North Rhine Westphalia, where Schulz will stand as an MP, is a paradigm of the SPD’s twin challenge. Here, as elsewhere, a successful SPD leader must fight a battle on two fronts. In richer cities like Cologne and Dusseldorf, the SPD need a candidate who can take on Merkel’s CDU. In poorer cities like Essen and Dortmund, they need a candidate who can take on Petry’s AfD. Schulz can play both roles. His job as President of the European Parliament has given him a high profile in Germany, yet his long absence from the national scene (he’s been an MEP since 1994) has protected him from the messy compromises of coalition politics. Uniquely, he can play the insider against the CDU and the outsider against AfD.

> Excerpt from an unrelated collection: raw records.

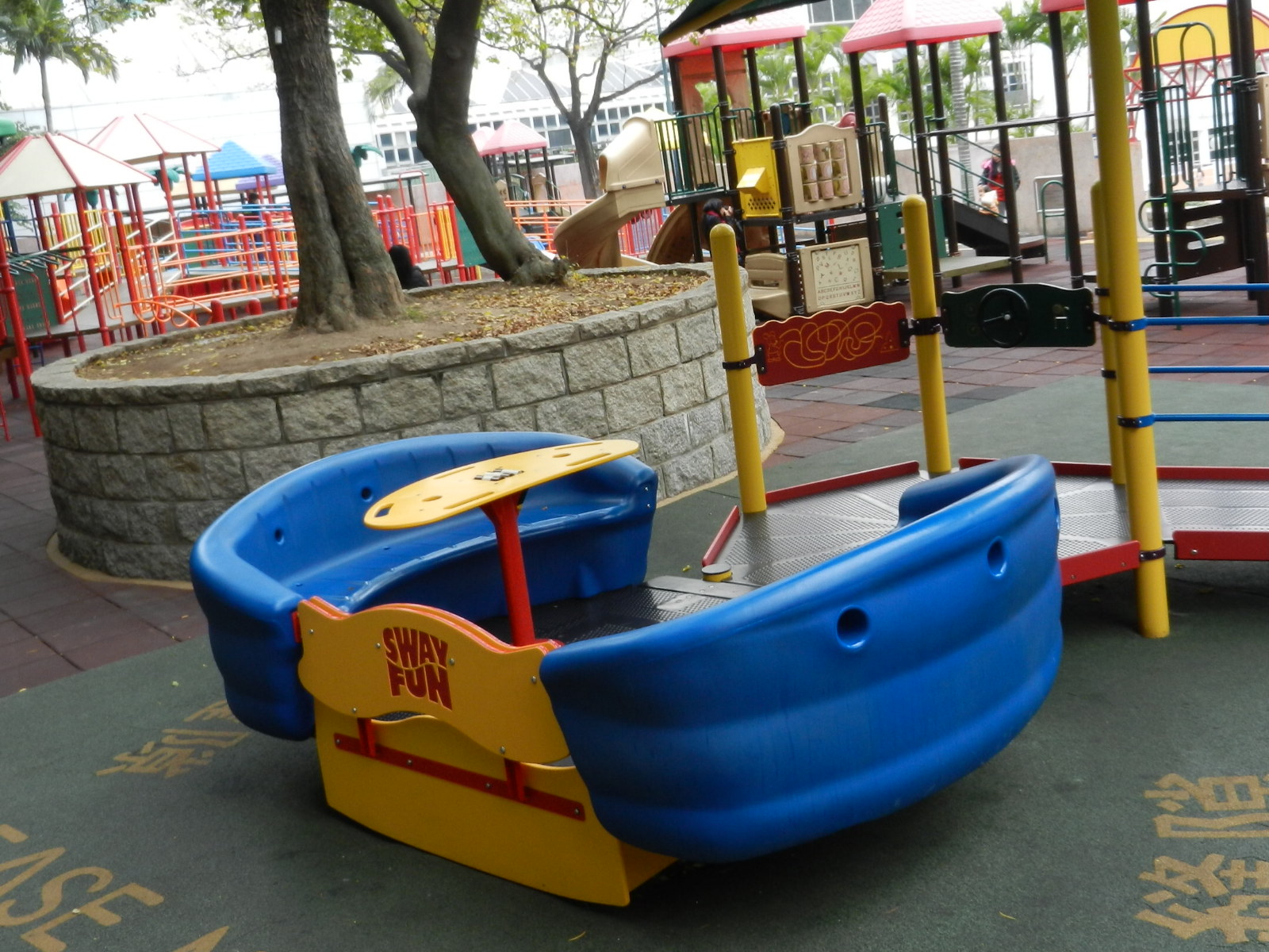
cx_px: 634
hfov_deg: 55.4
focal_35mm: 33
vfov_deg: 42.9
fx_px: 1210
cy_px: 476
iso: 160
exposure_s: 1/50
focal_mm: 5.9
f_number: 3.8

Next year, Merkel’s foreign minister, the SPD’s Frank-Walter Steinmeier, will move upstairs to become German President. Could Schulz fill this vacancy? Technically, he wouldn’t need to wait until he became an MP. If he became foreign minister, it’d be the perfect platform for a tilt at the SPD leadership – traditionally, foreign ministers enjoy improved ratings in the polls. And if Schulz does get this post, Britain can expect to face a far more combative politician than the urbane and diplomatic Steinmeier – and Merkel can expect a real battle in 2017. Chancellor Schulz? It sounds unlikely. But we’ve already seen stranger election results this year.